- [Document text]
-- Opening Marker --
William Oldroyd’s costume drama has a truly killer line in corsets, while Lone Scherfig offers a very different take on Dunkirk
There are those who associate the words “costume drama” with genteel comfort viewing, as if no act of brutality or subversion could ever be committed in a hoop skirt. It’s a perception that Lady Macbeth (Altitude, 15) upends with stringent, stinging fixity of purpose. An elegantly appointed chamber piece in which toxic masculinity, destructive sexuality and racial exploitation bounce ever more violently off the walls, William Oldroyd’s ice-spined debut straps the viewer in a corset and pulls the laces to suffocation point.
-- Closing Marker --
- [Material supplied]
-- Opening Marker --
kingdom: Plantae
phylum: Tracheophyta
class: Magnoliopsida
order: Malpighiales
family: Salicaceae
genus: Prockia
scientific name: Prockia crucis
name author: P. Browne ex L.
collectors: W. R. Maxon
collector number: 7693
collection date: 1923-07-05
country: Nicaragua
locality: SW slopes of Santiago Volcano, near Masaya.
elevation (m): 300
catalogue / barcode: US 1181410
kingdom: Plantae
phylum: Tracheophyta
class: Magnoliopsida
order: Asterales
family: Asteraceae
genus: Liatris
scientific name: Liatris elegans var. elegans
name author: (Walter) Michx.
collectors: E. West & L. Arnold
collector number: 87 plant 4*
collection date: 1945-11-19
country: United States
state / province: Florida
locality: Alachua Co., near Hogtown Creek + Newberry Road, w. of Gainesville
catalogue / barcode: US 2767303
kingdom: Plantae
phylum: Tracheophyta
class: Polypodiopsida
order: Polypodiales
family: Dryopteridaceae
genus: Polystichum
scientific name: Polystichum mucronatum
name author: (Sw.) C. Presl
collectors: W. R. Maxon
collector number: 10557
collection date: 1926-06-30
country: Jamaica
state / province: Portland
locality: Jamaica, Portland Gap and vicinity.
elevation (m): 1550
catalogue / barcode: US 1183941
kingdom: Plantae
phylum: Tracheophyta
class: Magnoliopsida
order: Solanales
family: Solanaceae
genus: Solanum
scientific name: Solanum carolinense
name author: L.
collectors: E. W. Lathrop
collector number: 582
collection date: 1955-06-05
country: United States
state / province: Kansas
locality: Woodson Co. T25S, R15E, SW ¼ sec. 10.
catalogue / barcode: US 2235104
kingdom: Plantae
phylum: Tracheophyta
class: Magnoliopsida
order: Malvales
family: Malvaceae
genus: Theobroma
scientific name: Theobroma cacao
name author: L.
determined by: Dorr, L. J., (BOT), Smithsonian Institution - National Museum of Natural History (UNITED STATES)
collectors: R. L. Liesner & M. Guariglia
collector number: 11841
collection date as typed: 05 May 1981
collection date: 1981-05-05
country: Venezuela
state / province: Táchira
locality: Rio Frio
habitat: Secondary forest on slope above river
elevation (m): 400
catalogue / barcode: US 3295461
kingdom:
-- Closing Marker --
- [Required actions]
1. According to the film review, who directed Lady Macbeth?
2. Rewrite the stretch of the film review from "William Oldroyd’s costume" through "to suffocation point.", putting "first feature" in place of "debut".

- [Answers]
1. William Oldroyd

2.
William Oldroyd’s costume drama has a truly killer line in corsets, while Lone Scherfig offers a very different take on Dunkirk
There are those who associate the words “costume drama” with genteel comfort viewing, as if no act of brutality or subversion could ever be committed in a hoop skirt. It’s a perception that Lady Macbeth (Altitude, 15) upends with stringent, stinging fixity of purpose. An elegantly appointed chamber piece in which toxic masculinity, destructive sexuality and racial exploitation bounce ever more violently off the walls, William Oldroyd’s ice-spined first feature straps the viewer in a corset and pulls the laces to suffocation point.